Task description:
Return a copy of every line in the records that includes the word "Trends".

(Data for analysis begins)

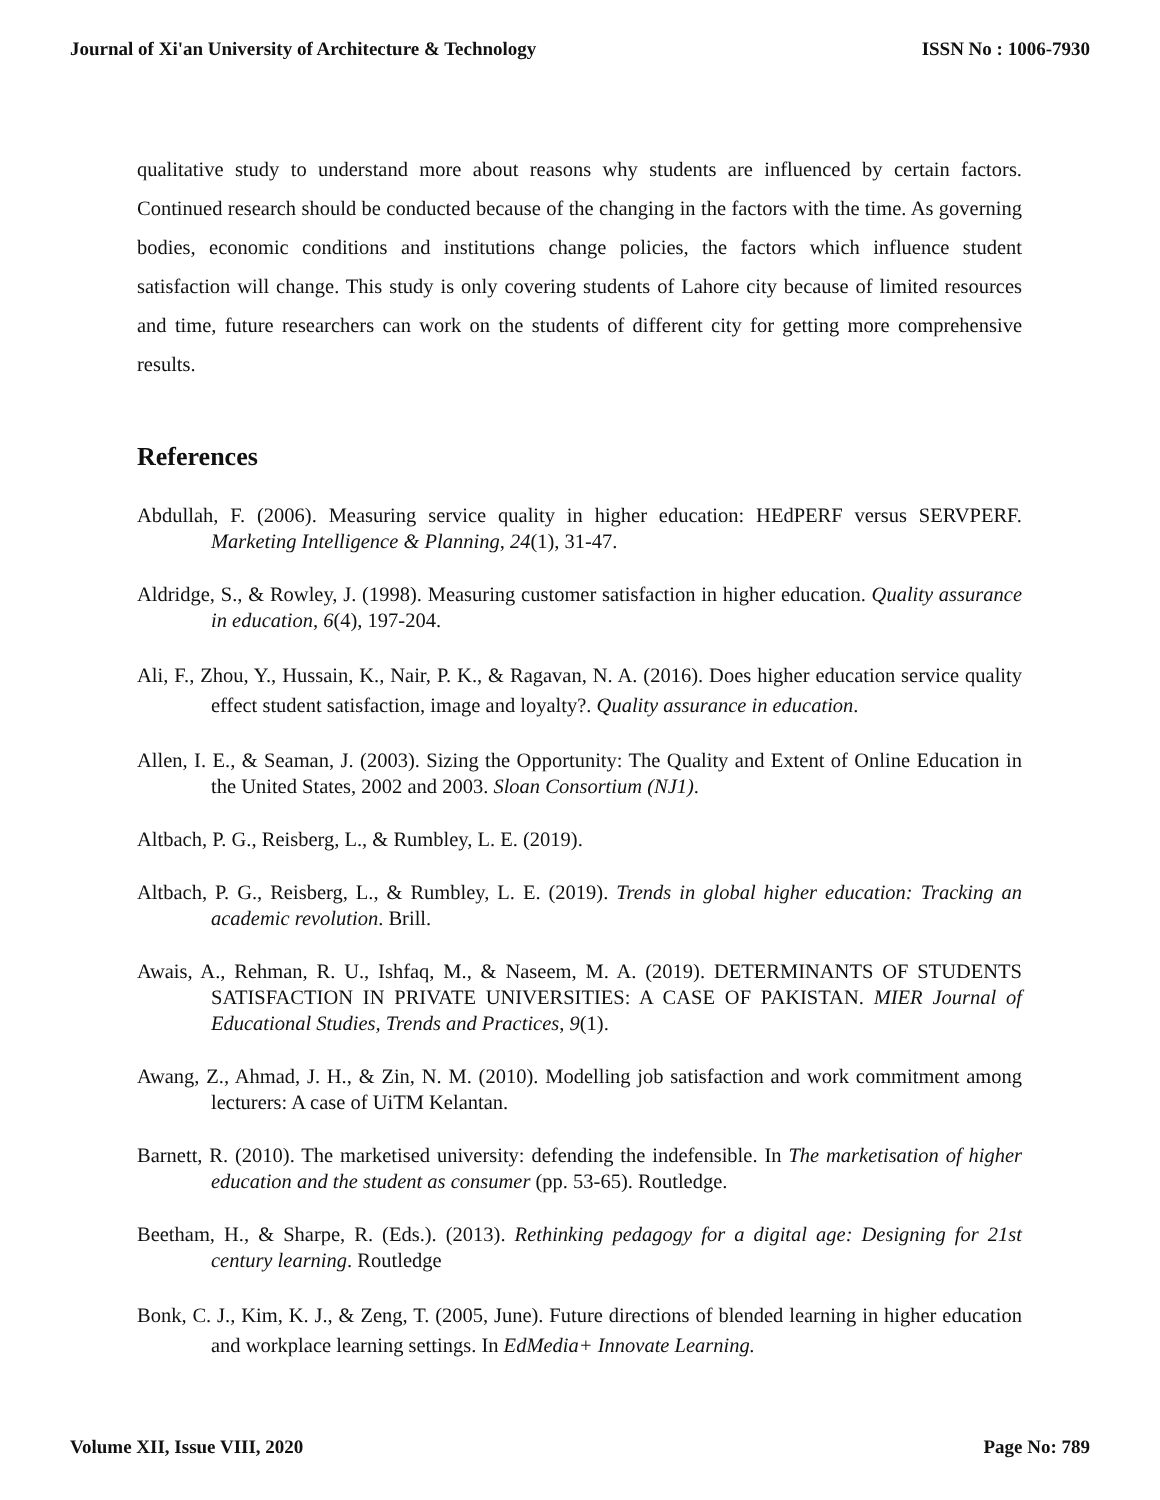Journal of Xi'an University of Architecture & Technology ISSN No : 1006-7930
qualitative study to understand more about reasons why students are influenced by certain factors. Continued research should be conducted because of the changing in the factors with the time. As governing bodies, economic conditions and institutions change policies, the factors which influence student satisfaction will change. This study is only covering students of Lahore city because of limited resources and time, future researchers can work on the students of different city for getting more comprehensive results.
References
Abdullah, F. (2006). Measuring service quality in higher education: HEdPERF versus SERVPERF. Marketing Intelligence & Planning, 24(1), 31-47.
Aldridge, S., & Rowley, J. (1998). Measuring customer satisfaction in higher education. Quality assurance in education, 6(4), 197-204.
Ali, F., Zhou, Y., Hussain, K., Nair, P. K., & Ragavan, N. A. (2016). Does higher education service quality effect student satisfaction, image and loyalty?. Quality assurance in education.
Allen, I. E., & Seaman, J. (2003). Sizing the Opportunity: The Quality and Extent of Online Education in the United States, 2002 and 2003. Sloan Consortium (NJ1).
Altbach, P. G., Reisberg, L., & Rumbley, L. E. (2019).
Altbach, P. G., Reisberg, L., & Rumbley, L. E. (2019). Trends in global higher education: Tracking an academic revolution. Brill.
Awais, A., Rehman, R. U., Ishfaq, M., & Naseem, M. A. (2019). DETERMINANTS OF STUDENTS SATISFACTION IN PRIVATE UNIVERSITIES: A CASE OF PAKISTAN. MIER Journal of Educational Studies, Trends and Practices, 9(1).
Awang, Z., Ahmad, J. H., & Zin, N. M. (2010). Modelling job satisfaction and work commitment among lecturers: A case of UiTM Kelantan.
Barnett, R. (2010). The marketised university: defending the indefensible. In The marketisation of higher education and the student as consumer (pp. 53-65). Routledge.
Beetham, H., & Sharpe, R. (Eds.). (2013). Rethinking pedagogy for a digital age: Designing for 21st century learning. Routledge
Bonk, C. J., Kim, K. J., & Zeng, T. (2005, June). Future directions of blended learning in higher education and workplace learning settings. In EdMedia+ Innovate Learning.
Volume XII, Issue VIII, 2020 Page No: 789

(Data for analysis ends)
(Data for analysis begins)

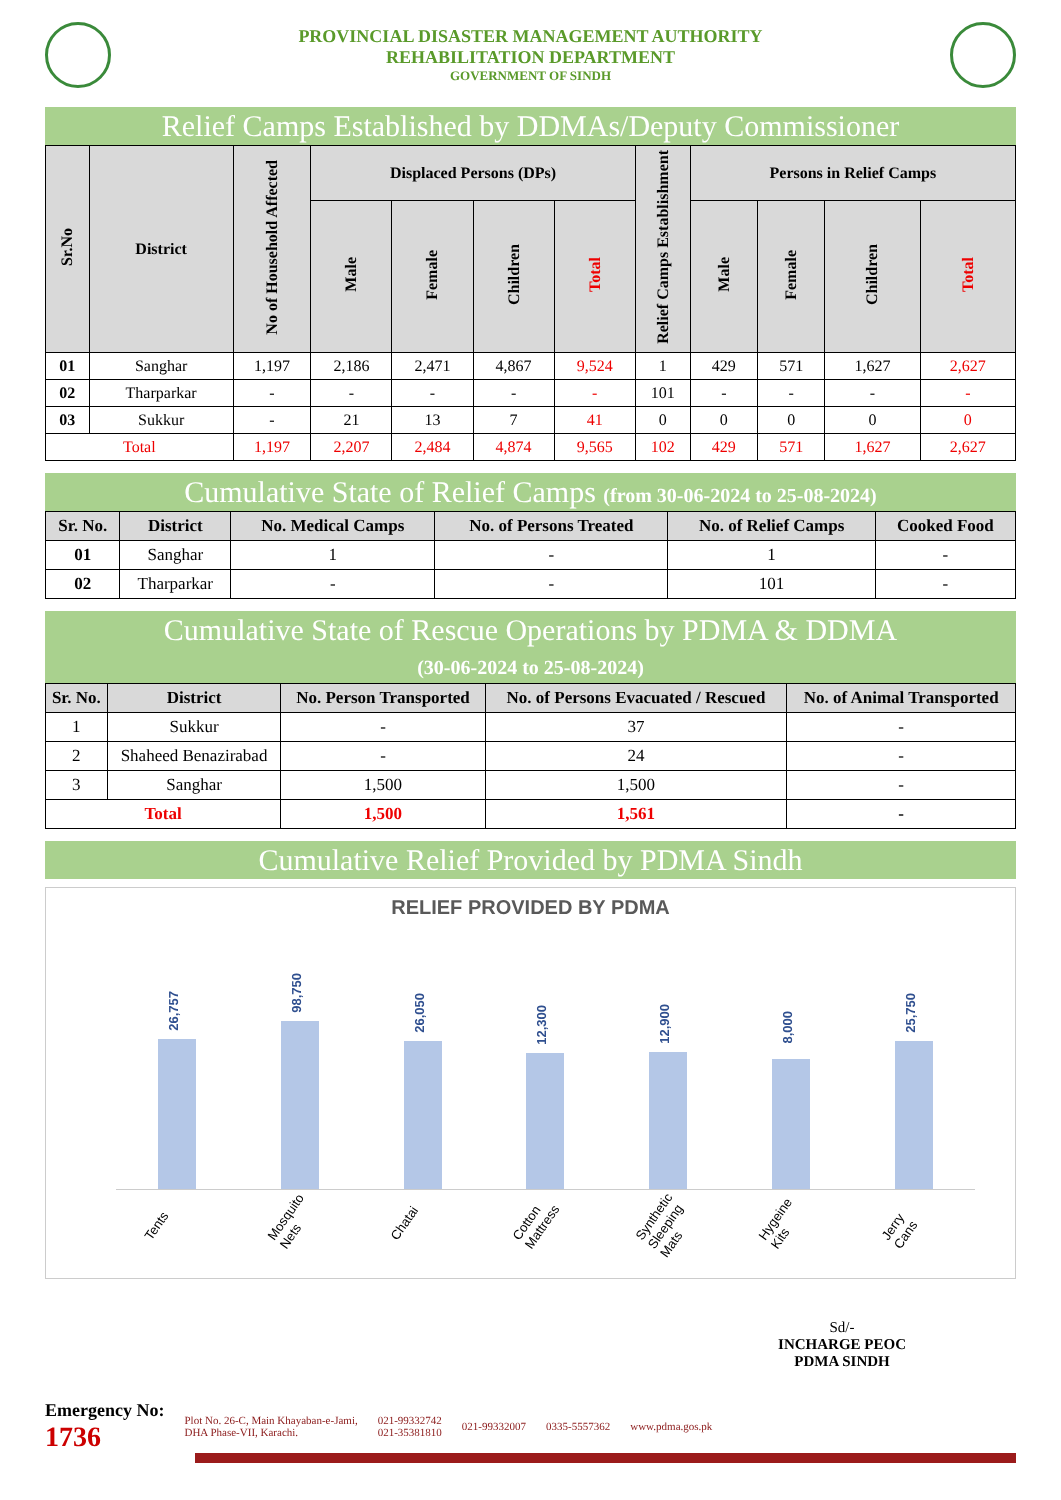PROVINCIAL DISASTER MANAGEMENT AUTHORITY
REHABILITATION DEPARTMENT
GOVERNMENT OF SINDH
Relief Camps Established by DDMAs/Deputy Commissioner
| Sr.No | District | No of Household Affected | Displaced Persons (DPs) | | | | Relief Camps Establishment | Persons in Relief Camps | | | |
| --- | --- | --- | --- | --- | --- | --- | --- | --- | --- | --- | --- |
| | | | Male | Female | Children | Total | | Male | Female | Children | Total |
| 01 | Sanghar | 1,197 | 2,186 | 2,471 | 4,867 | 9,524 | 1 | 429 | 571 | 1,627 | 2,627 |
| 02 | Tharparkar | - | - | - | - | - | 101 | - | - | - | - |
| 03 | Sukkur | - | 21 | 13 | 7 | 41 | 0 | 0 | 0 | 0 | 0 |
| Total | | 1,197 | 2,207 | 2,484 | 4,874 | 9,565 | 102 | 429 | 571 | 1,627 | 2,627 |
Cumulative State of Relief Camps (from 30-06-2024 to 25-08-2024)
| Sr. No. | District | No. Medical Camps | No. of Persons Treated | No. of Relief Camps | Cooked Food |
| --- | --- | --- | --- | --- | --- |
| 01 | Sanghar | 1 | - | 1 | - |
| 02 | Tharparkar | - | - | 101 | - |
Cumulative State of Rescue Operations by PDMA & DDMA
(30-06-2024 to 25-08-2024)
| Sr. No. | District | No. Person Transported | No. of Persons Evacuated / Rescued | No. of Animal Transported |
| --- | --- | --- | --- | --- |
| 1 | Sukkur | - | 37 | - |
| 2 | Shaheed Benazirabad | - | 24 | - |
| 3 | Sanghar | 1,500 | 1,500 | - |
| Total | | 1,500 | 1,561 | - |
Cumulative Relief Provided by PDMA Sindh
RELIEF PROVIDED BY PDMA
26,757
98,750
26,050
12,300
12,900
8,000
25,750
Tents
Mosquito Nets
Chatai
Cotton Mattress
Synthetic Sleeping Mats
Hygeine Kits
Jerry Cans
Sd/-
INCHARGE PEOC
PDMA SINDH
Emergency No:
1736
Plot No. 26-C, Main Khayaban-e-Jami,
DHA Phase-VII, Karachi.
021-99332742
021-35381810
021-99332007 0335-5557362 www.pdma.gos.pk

(Data for analysis ends)

Solution for this task:
Altbach, P. G., Reisberg, L., & Rumbley, L. E. (2019). Trends in global higher education: Tracking an academic revolution. Brill.
Awais, A., Rehman, R. U., Ishfaq, M., & Naseem, M. A. (2019). DETERMINANTS OF STUDENTS SATISFACTION IN PRIVATE UNIVERSITIES: A CASE OF PAKISTAN. MIER Journal of Educational Studies, Trends and Practices, 9(1).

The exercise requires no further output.